* **INSTRUCTIONS TO FOLLOW**: Each line from the one containing "The wearer has [[#Specialties|Expertise]]" through the final line of the data below must be repeated exactly.

##############################

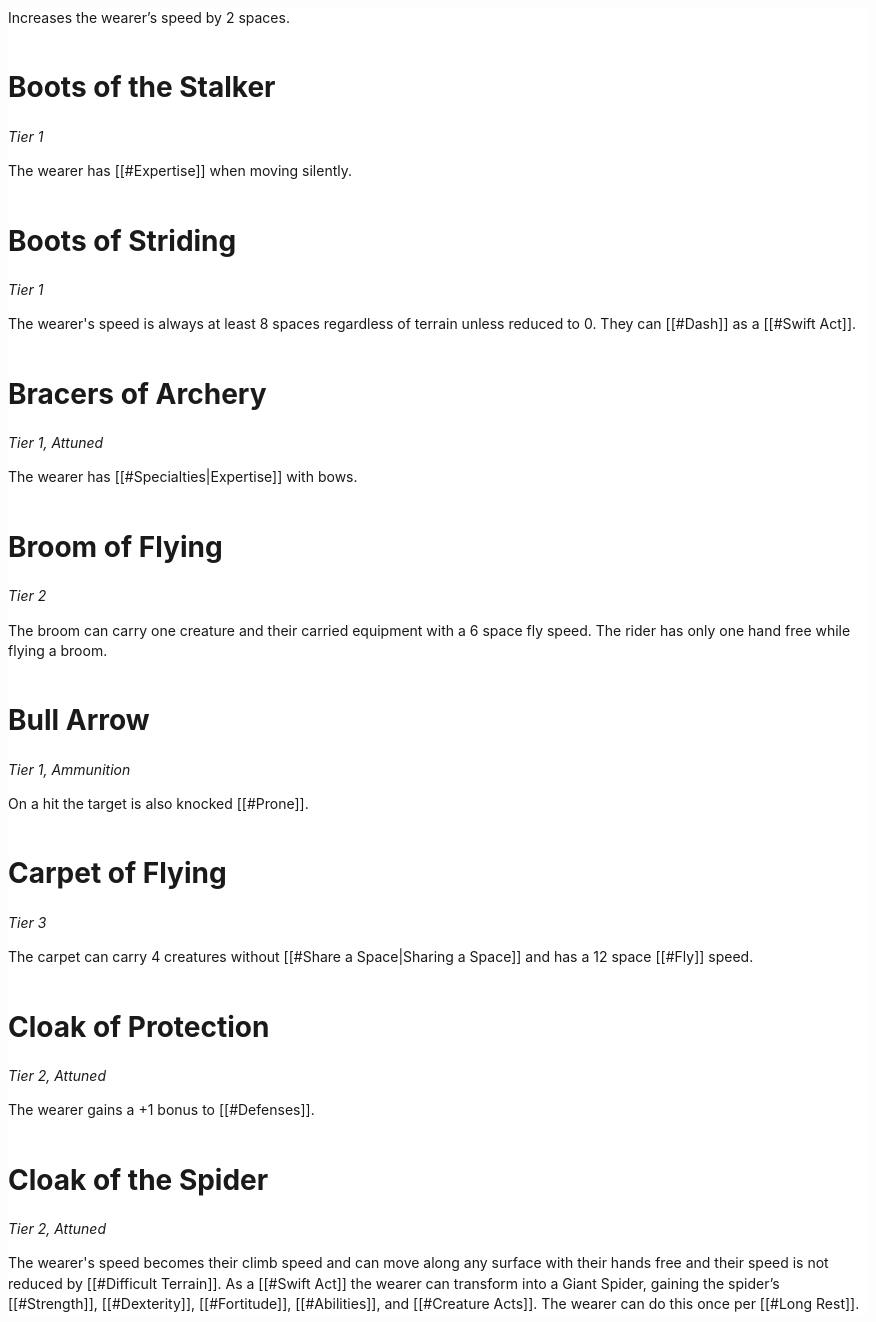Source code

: Increases the wearer’s speed by 2 spaces.

# Boots of the Stalker
_Tier 1_

The wearer has [[#Expertise]] when moving silently.

# Boots of Striding
_Tier 1_

The wearer's speed is always at least 8 spaces regardless of terrain unless reduced to 0. They can [[#Dash]] as a [[#Swift Act]].

# Bracers of Archery
_Tier 1, Attuned_

The wearer has [[#Specialties|Expertise]] with bows.

# Broom of Flying
_Tier 2_

The broom can carry one creature and their carried equipment with a 6 space fly speed. The rider has only one hand free while flying a broom.

# Bull Arrow
_Tier 1, Ammunition_

On a hit the target is also knocked [[#Prone]].

# Carpet of Flying
_Tier 3_

The carpet can carry 4 creatures without [[#Share a Space|Sharing a Space]] and has a 12 space [[#Fly]] speed.

# Cloak of Protection
_Tier 2, Attuned_

The wearer gains a +1 bonus to [[#Defenses]].

# Cloak of the Spider
_Tier 2, Attuned_

The wearer's speed becomes their climb speed and can move along any surface with their hands free and their speed is not reduced by [[#Difficult Terrain]]. As a [[#Swift Act]] the wearer can transform into a Giant Spider, gaining the spider’s [[#Strength]], [[#Dexterity]], [[#Fortitude]], [[#Abilities]], and [[#Creature Acts]]. The wearer can do this once per [[#Long Rest]].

##############################

* **RESULT BELOW**:
The wearer has [[#Specialties|Expertise]] with bows.

# Broom of Flying
_Tier 2_

The broom can carry one creature and their carried equipment with a 6 space fly speed. The rider has only one hand free while flying a broom.

# Bull Arrow
_Tier 1, Ammunition_

On a hit the target is also knocked [[#Prone]].

# Carpet of Flying
_Tier 3_

The carpet can carry 4 creatures without [[#Share a Space|Sharing a Space]] and has a 12 space [[#Fly]] speed.

# Cloak of Protection
_Tier 2, Attuned_

The wearer gains a +1 bonus to [[#Defenses]].

# Cloak of the Spider
_Tier 2, Attuned_

The wearer's speed becomes their climb speed and can move along any surface with their hands free and their speed is not reduced by [[#Difficult Terrain]]. As a [[#Swift Act]] the wearer can transform into a Giant Spider, gaining the spider’s [[#Strength]], [[#Dexterity]], [[#Fortitude]], [[#Abilities]], and [[#Creature Acts]]. The wearer can do this once per [[#Long Rest]].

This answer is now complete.